In his larger overview of presidential-loser memoirs in the Times, Jon Meacham uncorked another Hillary exercise in self-pity, as Hillary aligned herself once again with Eleanor Roosevelt:
“I’d been thinking about Eleanor a lot lately,” Clinton writes. “She put up with so much vitriol, and she did it with grace and strength. People criticized her voice and appearance, the money she made speaking and writing, and her advocacy for women’s rights, civil rights, and human rights. An overzealous director of the F.B.I. put together a three-thousand-page file on her. One vituperative national columnist called her ‘impudent, presumptuous and conspiratorial,’ and said that ‘her withdrawal from public life at this time would be a fine public service.’” Clinton then adds, as if anyone could miss the point: “Sound familiar?”
After all, these women saw themselves as brainy socialist idealists who were misunderstood by many -- including their cheating husbands.
Senior bizarrely concludes that somehow it's "the first time" Hillary hasn't "suppressed her irritation" at critics.
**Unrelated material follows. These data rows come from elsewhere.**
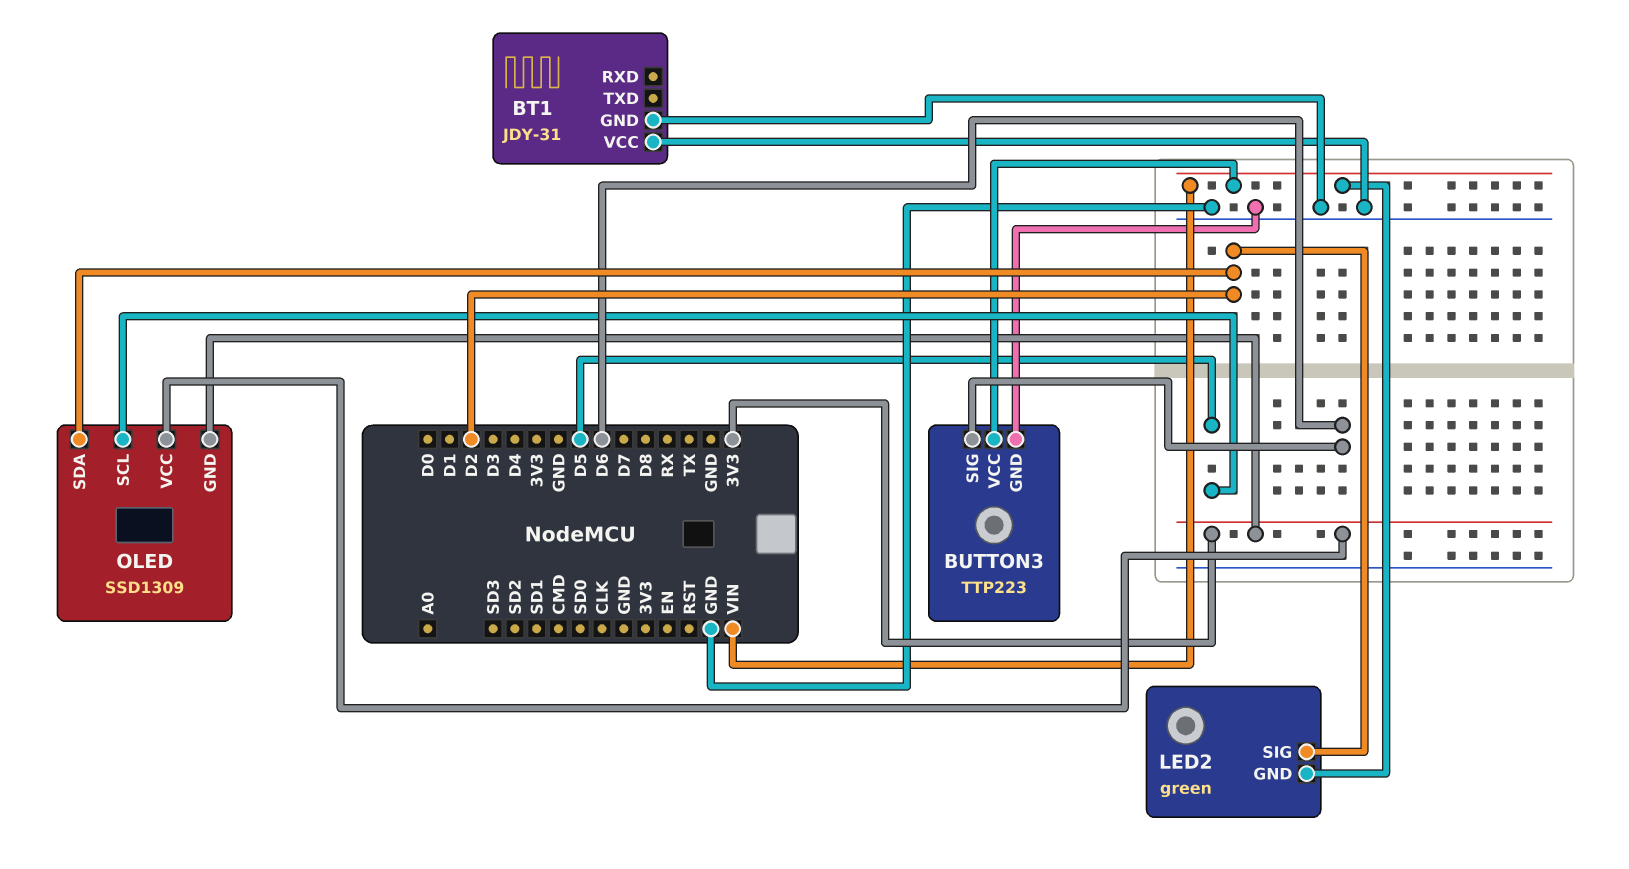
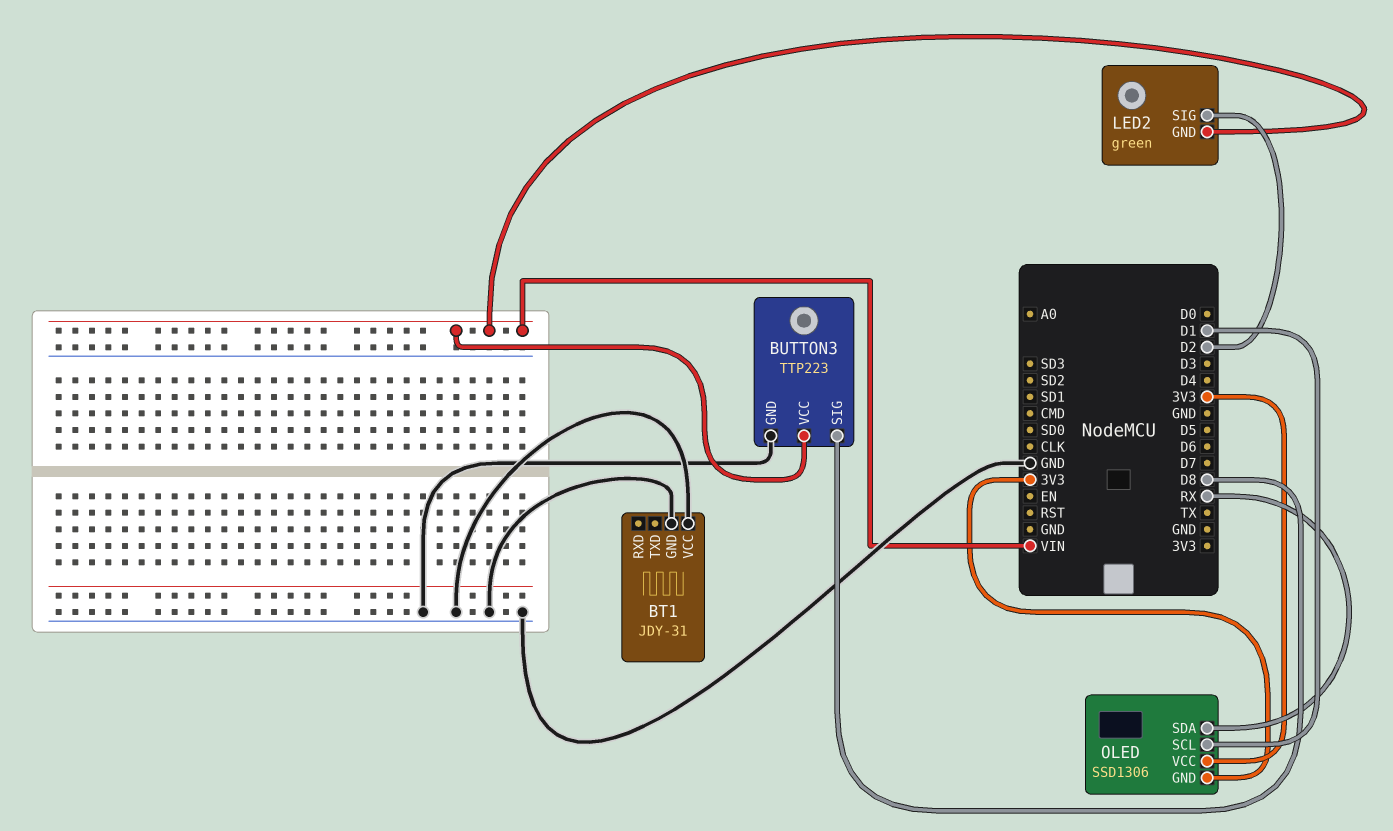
BUTTON3 pin SIG: D6 -> D8
OLED: SSD1309 -> SSD1306
OLED pin SCL: D5 -> D1
OLED pin SDA: D2 -> RX

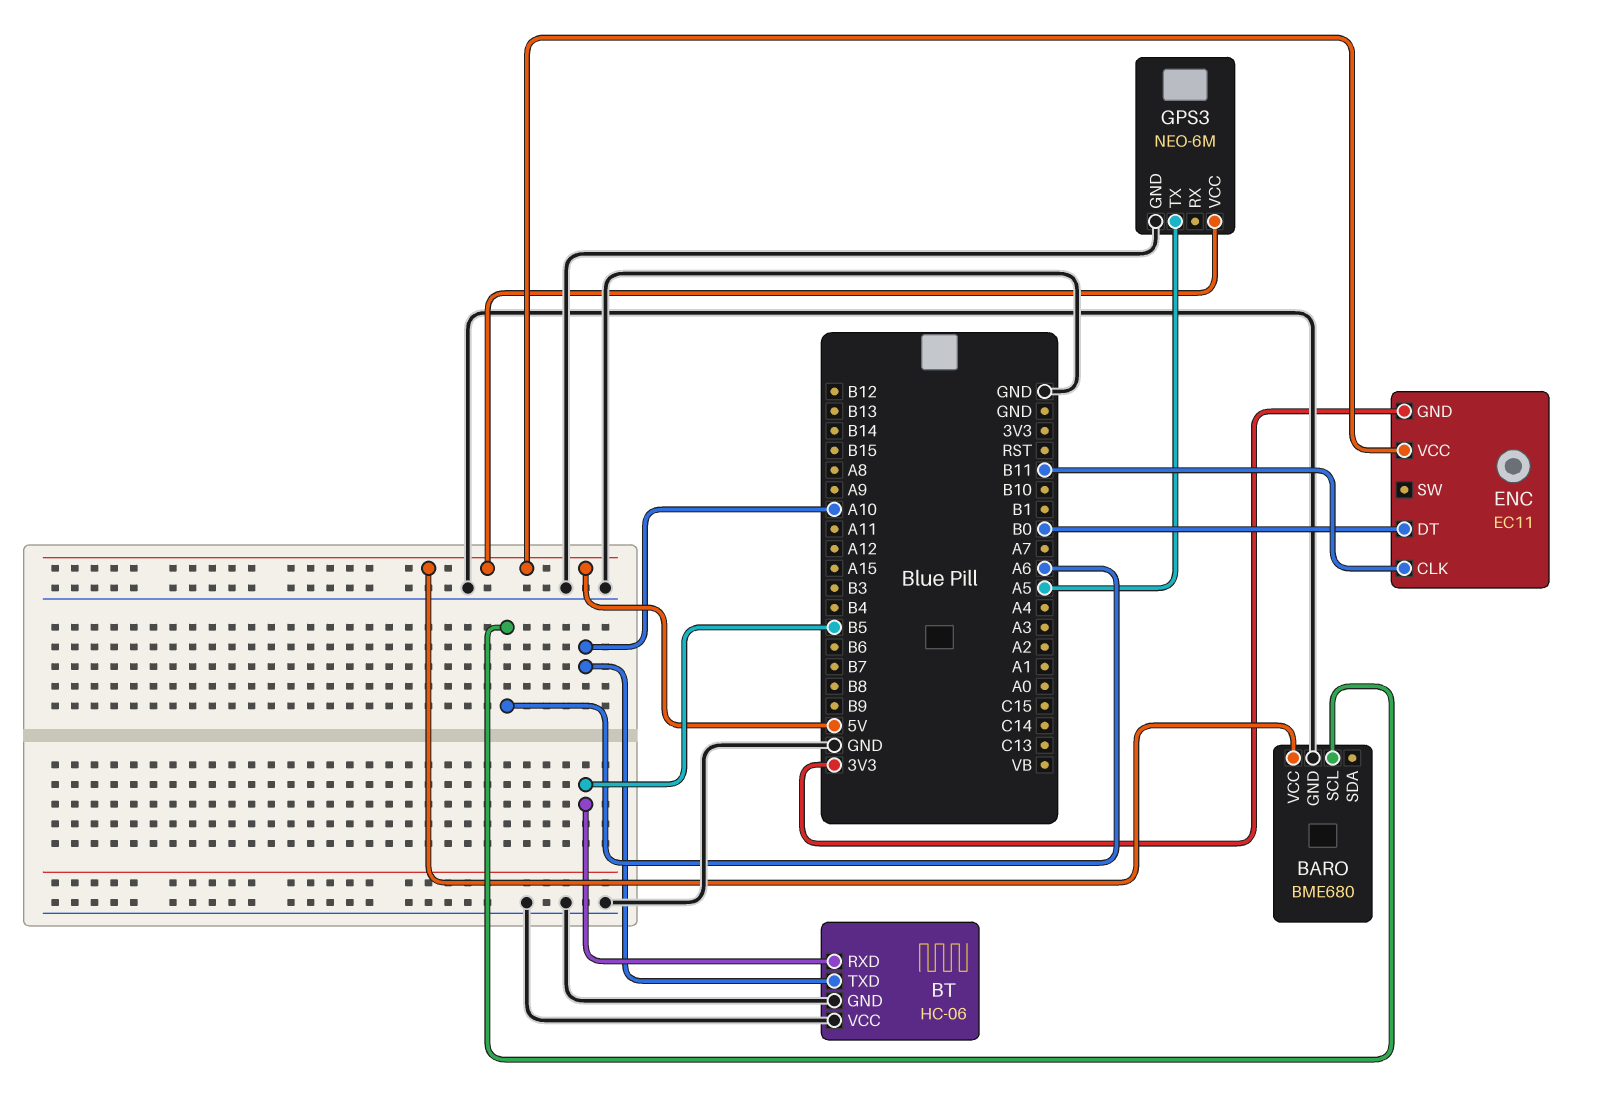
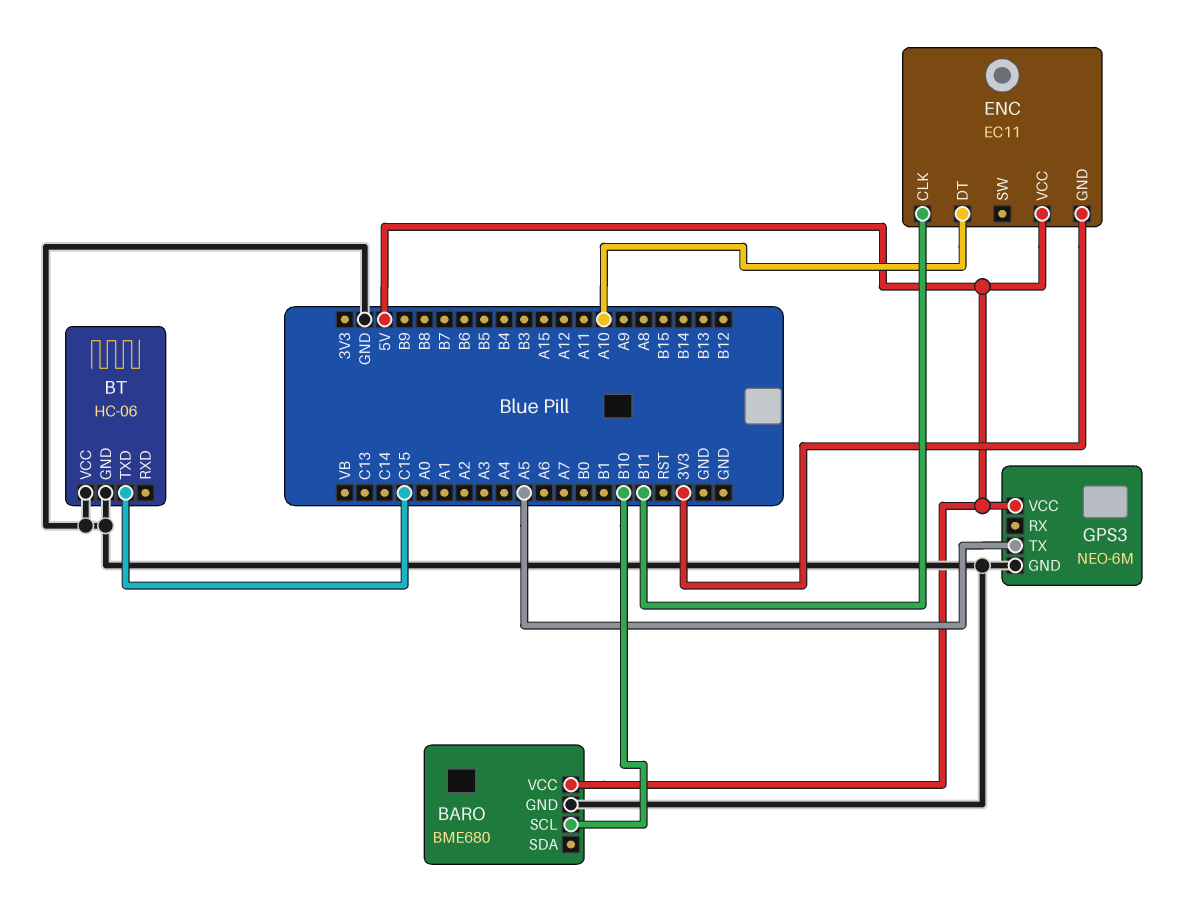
BARO pin SCL: A6 -> B10
BT pin RXD: B5 -> none
BT pin TXD: A10 -> C15
ENC pin DT: B0 -> A10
Because calling out a "vast-right wing conspiracy" was holding it all in? Senior even suggests it's worth reading how Hillary was failed by the "mainstream media" including the Times:
Love it or loathe it, chafe at it or cheer it; you will now see, for the first time, what it looks like when Clinton doesn’t spend all of her energy suppressing her irritation. Former FBI director Comey gets it on the chin; so does the mainstream media, this newspaper very much included. She’s got a special rucksack of descriptors for Trump (“hateful,” “a fraud”), whom she says is pulverizing democratic norms into a paste. “He doesn’t just like Putin,” she writes. “He seems to want to be like Putin, a white authoritarian leader who could put down dissenters, repress minorities, disenfranchise voters, weaken the press, and amass untold billions for himself. He dreams of Moscow on the Potomac.”
When angry conservatives in the Nineties implied the Clintons dreamed of Moscow on the Potomac, they were assaulted as "unusually virulent" by the liberal media. But when the Clintons say it, it's refreshing "defiance" and "candor."
PS: In May, Senior wrote one of two negative reviews of Ivanka Trump's latest book for the Times, joking that Ivanka's brand of feminism drives women bananas, focusing "less to do with structural change than individual fulfillment and accessorizing properly."